What is Term Life Insurance?
There are two types of life insurance: term life insurance and whole life insurance. Of the two, term life is the more simple and inexpensive of the two options. With term life insurance you sign a contract with the insurance carrier for a specific term for a specific death benefit. The term is a set number of years such as 10 years, 20 years, or 30 years. The death benefit is the amount of money your beneficiaries will receive upon your death in that term. You might buy a term life insurance policy that provides $500,000 in death benefit over a 20 year term.
Term Life Insurance Quoting Process
As you go through the life insurance quoting process, you will be asked to pick your term length and death benefit. The company will ask you some basic health questions like if you smoke to help come up with a mostly accurate quote. The company will then provide you a quote of a monthly or annual cost for your term policy.
If you accept the quote the company will likely want to do a full health analysis on you. Normally this done by sending a contract nurse to your house to take a blood sample. The insurance carrier looks for things like high cholesterol and illegal substances in your system. The healthier you are, the cheaper your insurance costs will be.
How Much Term Life Insurance Should I Buy?
A general rule of thumb for life insurance is to buy insurance coverage equal to 10 years of your salary. This should provide ample time for your family to adapt to the income loss and to cover any major costs during that time period.
However, if you have substantial debts that your family will be left with, it can make sense to buy more coverage. If the amount of debt you carry will take a substantial (or whole) chunk out of the death benefit of your policy then you probably need to buy more insurance.
The Upside to Term Life Insurance
Term life insurance is extraordinarily simple. You have three variables: how long of a term you want coverage for, how large of a death benefit you want, and the annual cost from the insurance company quote. There is no complication from investing being mixed with insurance as it is with a whole life policy.

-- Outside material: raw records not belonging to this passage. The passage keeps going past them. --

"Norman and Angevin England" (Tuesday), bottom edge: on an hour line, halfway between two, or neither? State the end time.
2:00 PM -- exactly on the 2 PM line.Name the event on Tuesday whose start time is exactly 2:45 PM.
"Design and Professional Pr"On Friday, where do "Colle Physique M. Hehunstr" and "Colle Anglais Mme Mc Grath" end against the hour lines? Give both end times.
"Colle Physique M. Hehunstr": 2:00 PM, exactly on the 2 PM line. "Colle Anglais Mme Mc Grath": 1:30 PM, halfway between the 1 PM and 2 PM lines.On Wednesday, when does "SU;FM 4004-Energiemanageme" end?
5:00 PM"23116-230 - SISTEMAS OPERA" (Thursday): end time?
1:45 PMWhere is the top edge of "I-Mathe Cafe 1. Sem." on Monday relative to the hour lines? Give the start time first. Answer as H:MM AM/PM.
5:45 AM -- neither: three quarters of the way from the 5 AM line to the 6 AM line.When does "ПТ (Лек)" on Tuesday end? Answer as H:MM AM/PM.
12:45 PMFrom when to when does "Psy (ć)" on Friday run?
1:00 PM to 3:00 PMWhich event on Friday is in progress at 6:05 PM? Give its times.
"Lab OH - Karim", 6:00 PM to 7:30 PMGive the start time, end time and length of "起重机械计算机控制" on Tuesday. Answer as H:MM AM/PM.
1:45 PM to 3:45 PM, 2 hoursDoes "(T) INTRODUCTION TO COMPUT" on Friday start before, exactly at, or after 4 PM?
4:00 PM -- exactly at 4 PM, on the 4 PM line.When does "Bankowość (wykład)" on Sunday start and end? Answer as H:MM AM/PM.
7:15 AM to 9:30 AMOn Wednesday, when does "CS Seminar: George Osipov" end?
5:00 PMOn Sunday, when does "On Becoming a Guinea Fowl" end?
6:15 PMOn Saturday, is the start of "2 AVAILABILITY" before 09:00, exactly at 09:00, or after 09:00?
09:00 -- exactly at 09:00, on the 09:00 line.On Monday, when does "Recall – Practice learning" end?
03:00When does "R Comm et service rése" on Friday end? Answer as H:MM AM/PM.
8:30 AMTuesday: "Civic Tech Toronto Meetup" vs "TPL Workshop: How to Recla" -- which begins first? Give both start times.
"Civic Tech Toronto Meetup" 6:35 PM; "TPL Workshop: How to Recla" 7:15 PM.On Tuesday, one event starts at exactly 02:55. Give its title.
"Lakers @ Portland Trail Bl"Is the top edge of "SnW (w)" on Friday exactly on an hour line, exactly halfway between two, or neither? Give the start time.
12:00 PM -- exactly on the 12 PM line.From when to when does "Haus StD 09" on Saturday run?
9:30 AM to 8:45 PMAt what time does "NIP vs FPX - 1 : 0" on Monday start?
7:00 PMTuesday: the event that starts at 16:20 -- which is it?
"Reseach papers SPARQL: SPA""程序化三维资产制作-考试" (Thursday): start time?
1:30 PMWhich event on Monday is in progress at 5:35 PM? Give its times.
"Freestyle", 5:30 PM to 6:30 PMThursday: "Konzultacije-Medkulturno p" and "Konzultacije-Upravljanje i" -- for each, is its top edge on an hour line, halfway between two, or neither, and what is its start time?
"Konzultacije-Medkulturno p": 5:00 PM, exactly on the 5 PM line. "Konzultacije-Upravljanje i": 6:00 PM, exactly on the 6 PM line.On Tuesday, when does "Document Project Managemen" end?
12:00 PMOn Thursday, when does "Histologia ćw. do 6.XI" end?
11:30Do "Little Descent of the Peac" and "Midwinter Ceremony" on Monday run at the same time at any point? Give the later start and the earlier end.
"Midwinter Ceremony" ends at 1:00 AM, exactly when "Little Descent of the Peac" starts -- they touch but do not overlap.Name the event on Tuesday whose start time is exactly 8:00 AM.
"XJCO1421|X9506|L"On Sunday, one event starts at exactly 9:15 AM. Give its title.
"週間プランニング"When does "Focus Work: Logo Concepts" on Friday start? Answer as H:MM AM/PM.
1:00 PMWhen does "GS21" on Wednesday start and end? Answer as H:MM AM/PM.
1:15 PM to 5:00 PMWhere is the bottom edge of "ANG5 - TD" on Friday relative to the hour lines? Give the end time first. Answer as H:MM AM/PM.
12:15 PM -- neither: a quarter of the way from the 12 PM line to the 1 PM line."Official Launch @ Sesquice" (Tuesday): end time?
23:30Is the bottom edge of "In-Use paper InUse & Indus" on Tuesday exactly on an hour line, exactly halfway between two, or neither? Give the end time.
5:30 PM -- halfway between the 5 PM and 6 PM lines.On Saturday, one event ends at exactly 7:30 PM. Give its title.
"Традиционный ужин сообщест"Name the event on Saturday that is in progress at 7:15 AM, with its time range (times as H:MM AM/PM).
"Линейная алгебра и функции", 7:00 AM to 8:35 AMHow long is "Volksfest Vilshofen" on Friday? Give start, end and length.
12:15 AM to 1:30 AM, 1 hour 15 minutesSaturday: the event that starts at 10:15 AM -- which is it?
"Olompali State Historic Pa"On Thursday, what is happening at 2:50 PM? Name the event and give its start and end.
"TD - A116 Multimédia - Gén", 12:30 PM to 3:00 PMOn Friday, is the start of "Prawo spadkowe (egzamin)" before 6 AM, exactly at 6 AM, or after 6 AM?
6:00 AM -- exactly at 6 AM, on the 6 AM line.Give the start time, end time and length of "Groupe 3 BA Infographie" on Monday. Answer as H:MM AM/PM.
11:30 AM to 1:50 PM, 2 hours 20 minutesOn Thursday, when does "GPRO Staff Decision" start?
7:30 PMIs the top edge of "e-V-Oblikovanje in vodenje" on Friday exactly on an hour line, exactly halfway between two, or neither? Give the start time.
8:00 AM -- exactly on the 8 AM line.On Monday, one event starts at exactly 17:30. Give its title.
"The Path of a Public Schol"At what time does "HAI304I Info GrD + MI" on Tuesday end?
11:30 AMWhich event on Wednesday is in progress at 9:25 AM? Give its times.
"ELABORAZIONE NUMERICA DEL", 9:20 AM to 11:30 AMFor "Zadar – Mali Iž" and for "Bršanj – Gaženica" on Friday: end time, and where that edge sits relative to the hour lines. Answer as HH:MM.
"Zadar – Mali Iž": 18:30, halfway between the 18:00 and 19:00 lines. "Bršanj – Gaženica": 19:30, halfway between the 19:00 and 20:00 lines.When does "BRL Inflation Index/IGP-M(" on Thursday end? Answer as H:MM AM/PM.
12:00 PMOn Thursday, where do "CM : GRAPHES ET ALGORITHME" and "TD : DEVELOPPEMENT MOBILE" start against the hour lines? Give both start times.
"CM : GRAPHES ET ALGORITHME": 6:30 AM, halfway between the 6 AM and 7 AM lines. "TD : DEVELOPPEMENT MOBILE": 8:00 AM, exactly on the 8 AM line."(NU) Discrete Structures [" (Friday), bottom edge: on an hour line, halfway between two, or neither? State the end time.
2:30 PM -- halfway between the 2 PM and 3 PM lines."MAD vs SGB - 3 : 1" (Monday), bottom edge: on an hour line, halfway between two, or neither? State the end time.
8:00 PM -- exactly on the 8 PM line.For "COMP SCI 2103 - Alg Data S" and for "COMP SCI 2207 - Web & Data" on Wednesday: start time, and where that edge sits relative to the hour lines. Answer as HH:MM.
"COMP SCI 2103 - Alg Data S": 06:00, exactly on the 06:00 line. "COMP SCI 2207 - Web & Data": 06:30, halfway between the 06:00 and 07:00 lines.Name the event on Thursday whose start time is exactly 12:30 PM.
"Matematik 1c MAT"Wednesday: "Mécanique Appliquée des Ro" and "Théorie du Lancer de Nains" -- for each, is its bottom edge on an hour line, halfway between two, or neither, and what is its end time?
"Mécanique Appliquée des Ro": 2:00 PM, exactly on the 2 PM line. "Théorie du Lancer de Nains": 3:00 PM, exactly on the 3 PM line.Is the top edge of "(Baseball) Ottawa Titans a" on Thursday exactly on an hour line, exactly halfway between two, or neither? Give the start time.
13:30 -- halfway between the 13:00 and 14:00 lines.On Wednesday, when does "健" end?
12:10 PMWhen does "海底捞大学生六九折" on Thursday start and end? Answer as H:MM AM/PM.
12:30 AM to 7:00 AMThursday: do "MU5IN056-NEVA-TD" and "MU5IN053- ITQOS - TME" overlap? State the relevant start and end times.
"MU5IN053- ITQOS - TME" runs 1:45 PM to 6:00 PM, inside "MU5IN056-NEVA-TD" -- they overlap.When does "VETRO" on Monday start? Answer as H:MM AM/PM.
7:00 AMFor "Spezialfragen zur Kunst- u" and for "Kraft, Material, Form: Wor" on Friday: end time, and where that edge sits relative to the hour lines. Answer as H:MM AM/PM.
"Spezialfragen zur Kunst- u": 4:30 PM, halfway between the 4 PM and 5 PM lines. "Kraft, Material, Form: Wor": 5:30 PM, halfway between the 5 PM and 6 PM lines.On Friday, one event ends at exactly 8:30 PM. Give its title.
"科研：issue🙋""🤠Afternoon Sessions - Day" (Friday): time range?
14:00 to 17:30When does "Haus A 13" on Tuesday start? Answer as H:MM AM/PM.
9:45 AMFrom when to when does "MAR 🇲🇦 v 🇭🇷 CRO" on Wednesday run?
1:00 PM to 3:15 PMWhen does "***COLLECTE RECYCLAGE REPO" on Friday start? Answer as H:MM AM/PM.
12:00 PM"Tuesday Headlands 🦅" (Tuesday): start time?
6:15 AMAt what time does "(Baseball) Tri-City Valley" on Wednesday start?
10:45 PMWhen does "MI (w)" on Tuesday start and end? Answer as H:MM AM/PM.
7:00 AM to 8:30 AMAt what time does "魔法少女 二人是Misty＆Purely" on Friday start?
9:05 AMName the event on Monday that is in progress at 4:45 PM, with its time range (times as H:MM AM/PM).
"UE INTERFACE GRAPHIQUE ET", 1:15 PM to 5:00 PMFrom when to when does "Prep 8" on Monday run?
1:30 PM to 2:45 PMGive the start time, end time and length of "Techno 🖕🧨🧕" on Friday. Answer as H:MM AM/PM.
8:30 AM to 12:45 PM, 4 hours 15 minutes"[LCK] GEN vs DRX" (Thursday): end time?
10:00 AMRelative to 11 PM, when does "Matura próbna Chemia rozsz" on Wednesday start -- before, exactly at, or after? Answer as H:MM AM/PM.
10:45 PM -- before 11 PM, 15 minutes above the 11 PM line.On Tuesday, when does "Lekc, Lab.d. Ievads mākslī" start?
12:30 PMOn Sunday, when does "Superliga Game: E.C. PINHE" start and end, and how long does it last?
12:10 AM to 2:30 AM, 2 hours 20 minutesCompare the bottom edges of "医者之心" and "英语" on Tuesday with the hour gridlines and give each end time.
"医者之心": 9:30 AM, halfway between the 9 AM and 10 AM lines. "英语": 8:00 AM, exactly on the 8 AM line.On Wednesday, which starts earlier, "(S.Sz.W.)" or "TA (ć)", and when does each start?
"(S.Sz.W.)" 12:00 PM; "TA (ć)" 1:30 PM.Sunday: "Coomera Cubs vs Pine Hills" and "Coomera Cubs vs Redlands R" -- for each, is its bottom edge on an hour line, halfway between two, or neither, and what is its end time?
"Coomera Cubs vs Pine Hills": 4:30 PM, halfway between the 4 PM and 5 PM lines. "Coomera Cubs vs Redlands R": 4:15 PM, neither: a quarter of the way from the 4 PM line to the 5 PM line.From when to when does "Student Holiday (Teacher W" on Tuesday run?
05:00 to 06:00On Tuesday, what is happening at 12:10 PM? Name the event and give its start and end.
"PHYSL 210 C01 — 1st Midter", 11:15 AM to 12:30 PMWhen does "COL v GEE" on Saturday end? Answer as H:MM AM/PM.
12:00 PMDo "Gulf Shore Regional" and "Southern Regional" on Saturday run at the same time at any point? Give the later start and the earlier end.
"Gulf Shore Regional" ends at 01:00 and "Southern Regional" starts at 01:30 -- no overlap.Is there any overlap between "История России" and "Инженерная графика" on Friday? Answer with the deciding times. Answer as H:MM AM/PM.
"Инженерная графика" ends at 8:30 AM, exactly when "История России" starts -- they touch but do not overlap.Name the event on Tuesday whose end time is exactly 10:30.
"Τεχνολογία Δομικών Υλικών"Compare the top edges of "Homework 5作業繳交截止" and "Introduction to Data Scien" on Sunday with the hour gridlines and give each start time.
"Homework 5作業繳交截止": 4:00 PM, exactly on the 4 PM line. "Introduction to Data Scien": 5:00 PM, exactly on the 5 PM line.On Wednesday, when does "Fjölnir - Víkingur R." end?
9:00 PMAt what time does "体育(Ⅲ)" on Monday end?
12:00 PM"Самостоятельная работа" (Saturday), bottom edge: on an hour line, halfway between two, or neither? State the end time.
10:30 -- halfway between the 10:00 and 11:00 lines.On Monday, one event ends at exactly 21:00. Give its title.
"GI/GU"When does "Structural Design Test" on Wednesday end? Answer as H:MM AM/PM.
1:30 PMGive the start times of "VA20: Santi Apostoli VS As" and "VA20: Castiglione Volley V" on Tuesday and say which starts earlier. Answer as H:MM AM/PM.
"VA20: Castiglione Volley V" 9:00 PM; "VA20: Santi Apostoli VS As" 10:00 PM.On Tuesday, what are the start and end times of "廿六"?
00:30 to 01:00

This simplicity makes it very simple to shop for coverage as essentially the lowest cost provider (assuming the insurance provider is in good financial health) should get your business. This competition drives down costs for consumers.
The Downside to Term Life Insurance
There are three potential downsides to term life insurance. First, if you fail to make payments on time, the policy is voided out. Secondly, if you live through the entire term of the policy then you have essentially spent money for insurance that you never used. (Most people see the low cost of term insurance to be worth the benefit their family will get; most people also hope to not use their policies any time soon.) Finally, the only risk to term life insurance is if the insurer is in such poor financial health that they go under. An independent insurance agent can help you identify insurers with solid financial ratings so keep your risk of this low.